• [REQUIRED ACTION]: Taking the entries below, transcribe only the lines starting with the one with "Figure 13. The" and going on through the one with "Figure 2. Prediction", exactly as written, without the pictures.

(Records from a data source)

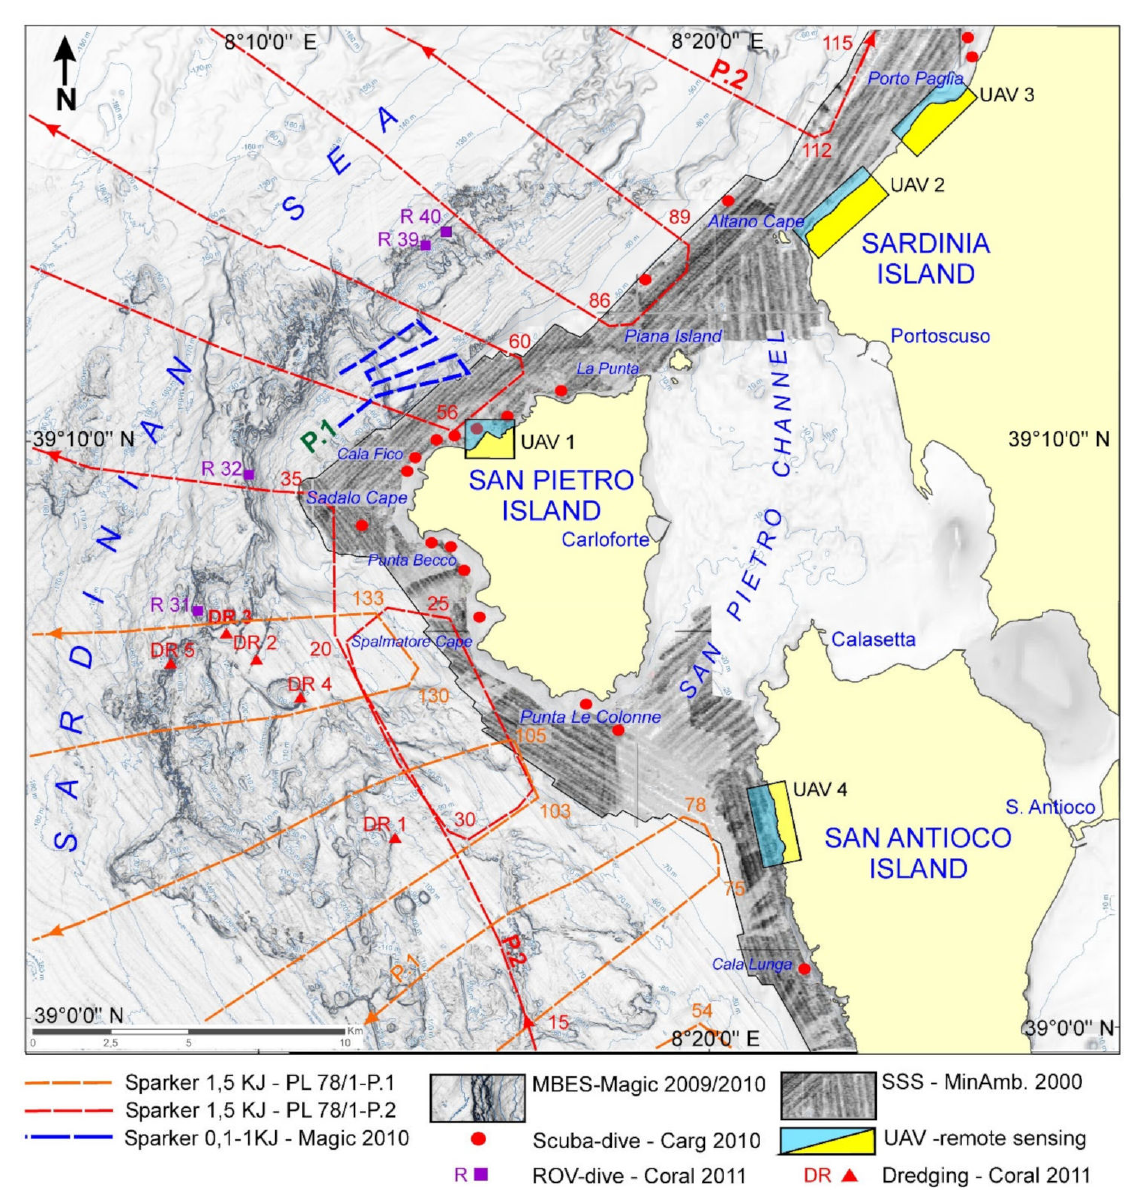
Figure 5. Data locations: spatial coverage multi-beam echosounder (MBES), side scan sonar (SSS) and uncrewed aerial vehicle (UAV); seismic profiles, scuba-dive and ROV stations; dredging sampling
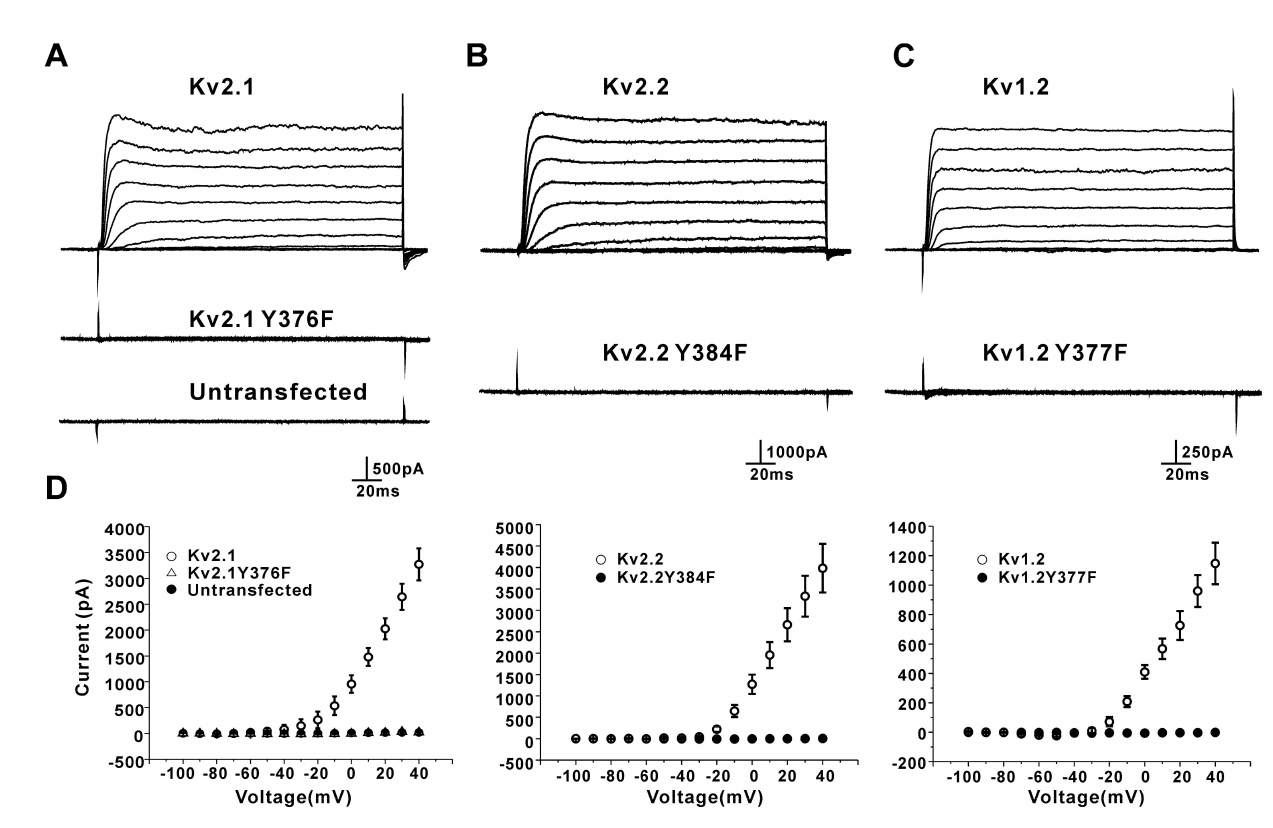
Figure 6. Effects of the mutation of the conserved tyrosine residue on the Kv2.1, Kv2.2, and Kv1.2 channels in HEK293 cells. ( A ) Y376F (Kv2.1) mutant channels present no obvious outward currents. HEK293 cells present no obvious endogenous outward currents. ( B , C ) Y384F (Kv2.2) and Y377F (Kv1.2) mutant channels present no obvious outward currents. Currents are elicited by a step protocol (holding at − 100 mV and depolarizing in 10-mV steps from − 100 to +40 mV at 10-s intervals). ( D ) I-V plots of the outward currents of Kv2.1, Kv2.2, and Kv1.2 wild-type and mutant channels ( n =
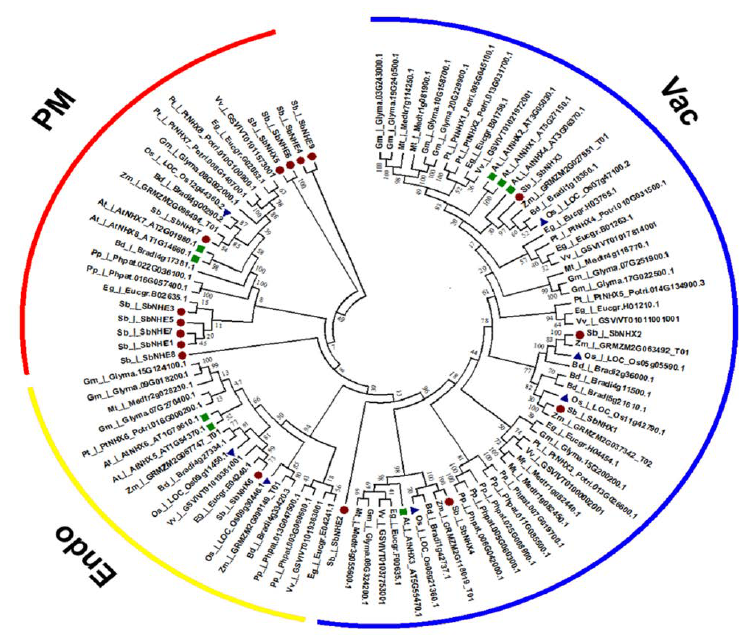
Figure 4. Phylogenetic tree of sodium transporters between Sorghum bicolor (Sb), Populus trichocarpa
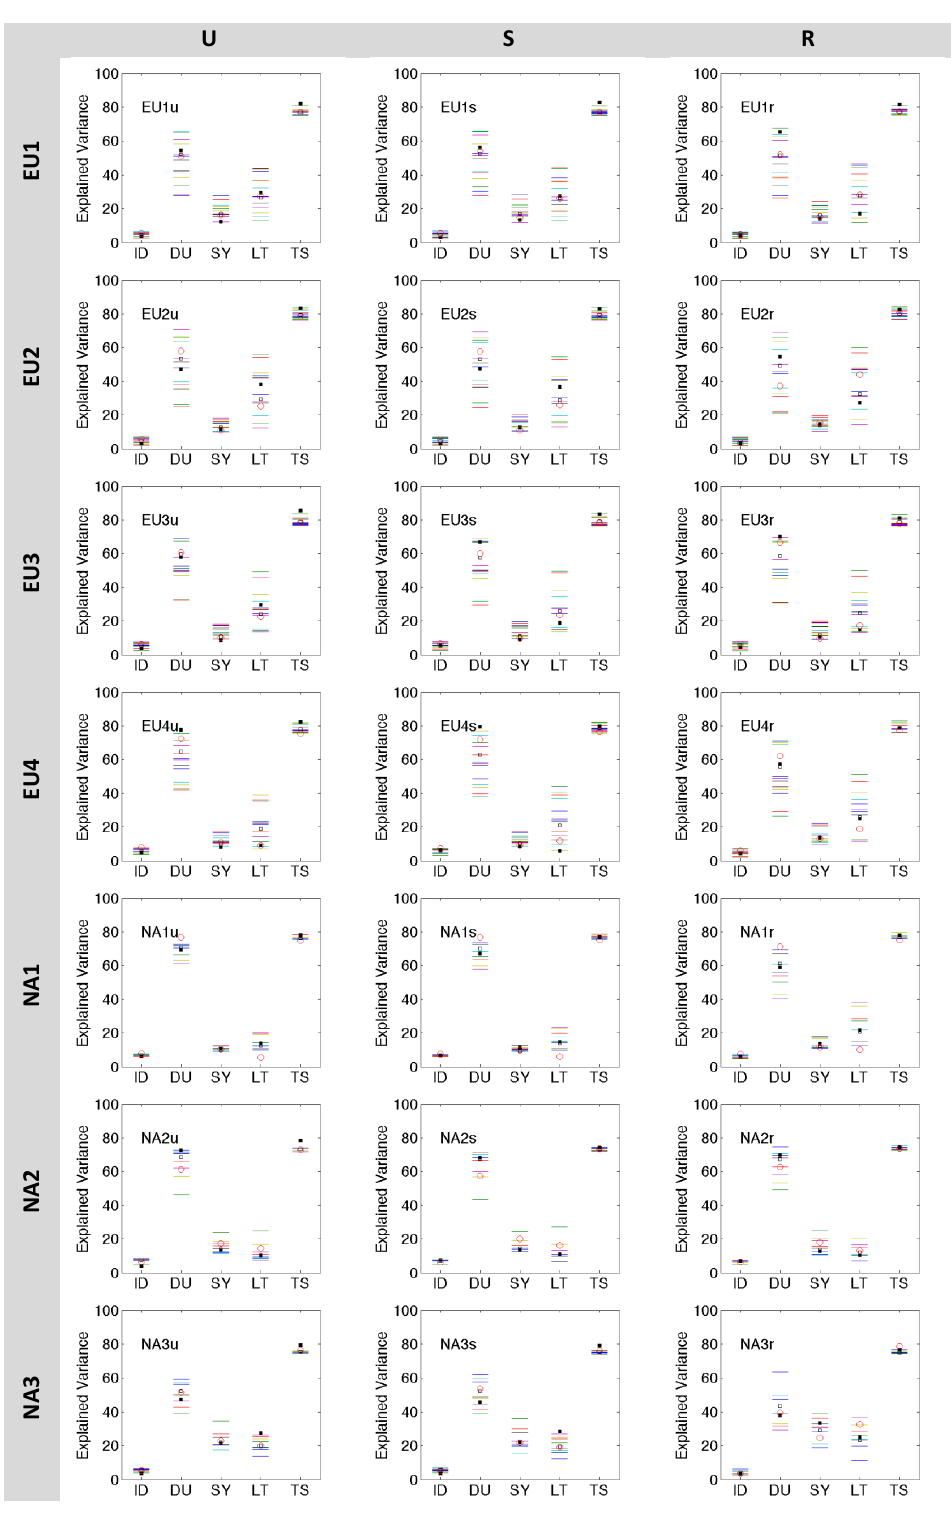
Fig. 7a. Properties of the spectrally decomposed modelled time-series of ozone, into four (ID, DU, SY, LT) components, versus their observed counterparts. Results are shown for all seven subdomains and three ozone aggregation types. For all plots, the square marker reflects the mm, the filled square the kz, the red circle the observations and the coloured lines the individual models. (a) Explained variance: the total explained variance is similar between models and observations, despite the dissimilar allocations seen for many models that tend to allocate less variance into the DU component, especially in the EU domain, and more variance to the LT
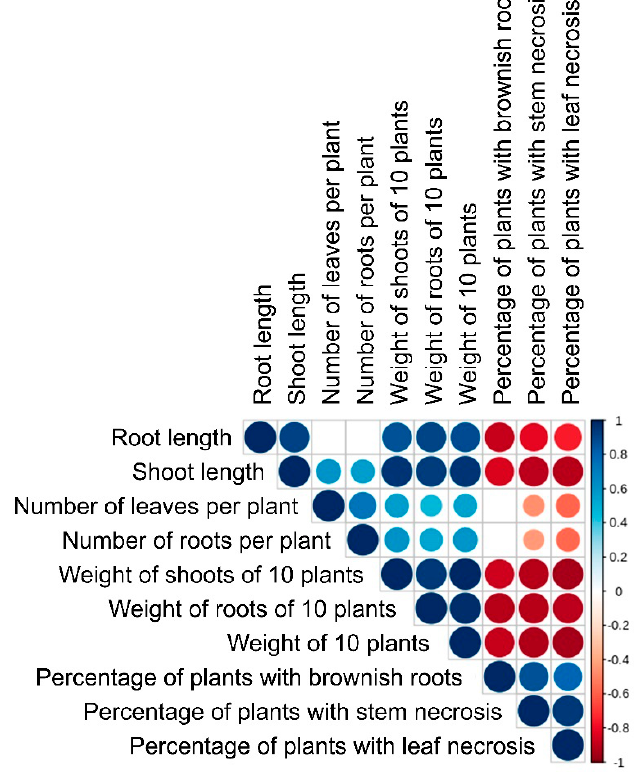
Figure 13. The correlation analysis of different parameters of plants infected by the isolated Microdochium nivale strains. The size of a circle and its color corresponds to the value of correlation coefficient. Blue circles—positive correlation; red circles—negative correlation. The scale bar is given to the right. Critical values for Pearson’s correlation coefficient r = 0.433.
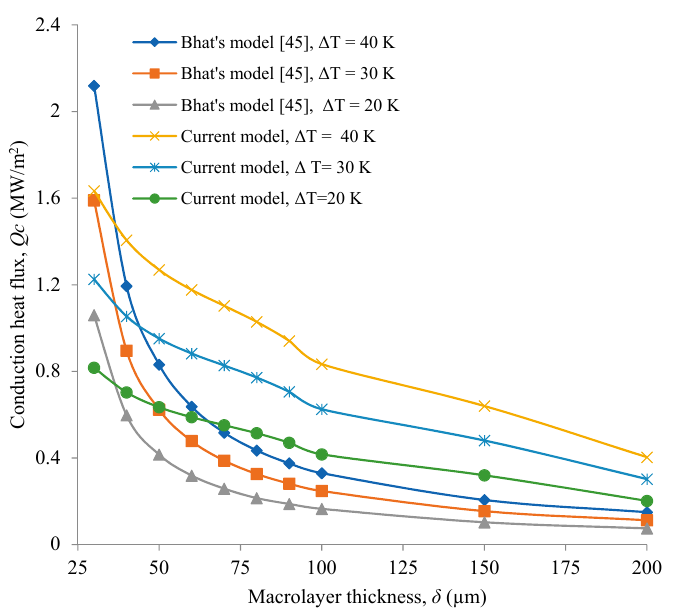
Figure 2. Prediction of heat fluxes with macrolayer thickness using current model.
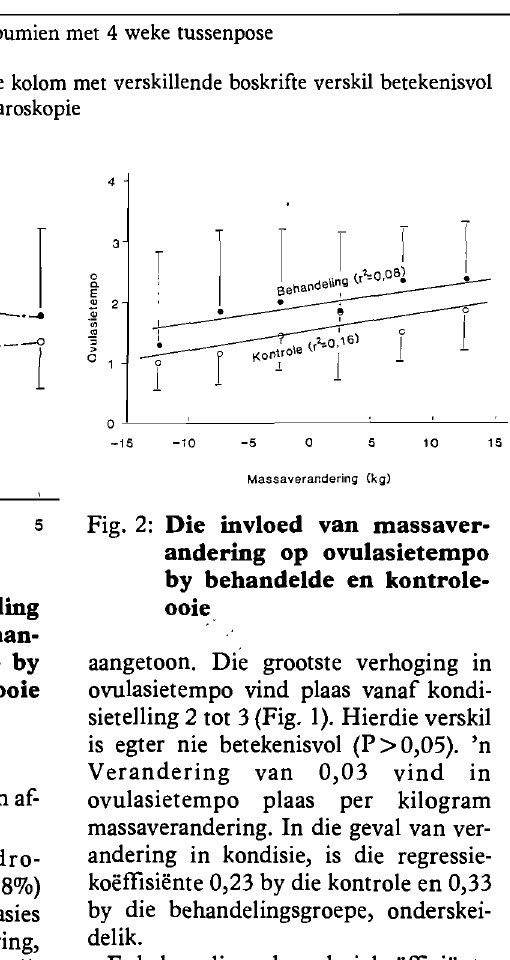
steendioon, soos in hierdie stu die ge vind, het 'n aansienlike verhoging in ovulasietempo teweeggebring.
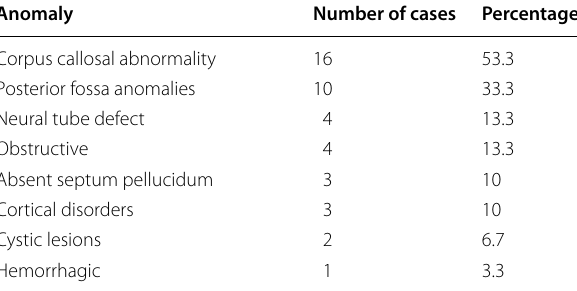
Table 2 Number of cases grouped according type of malformation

• [ANSWER SECTION]:
Figure 13. The correlation analysis of different parameters of plants infected by the isolated Microdochium nivale strains. The size of a circle and its color corresponds to the value of correlation coefficient. Blue circles—positive correlation; red circles—negative correlation. The scale bar is given to the right. Critical values for Pearson’s correlation coefficient r = 0.433.
Figure 2. Prediction of heat fluxes with macrolayer thickness using current model.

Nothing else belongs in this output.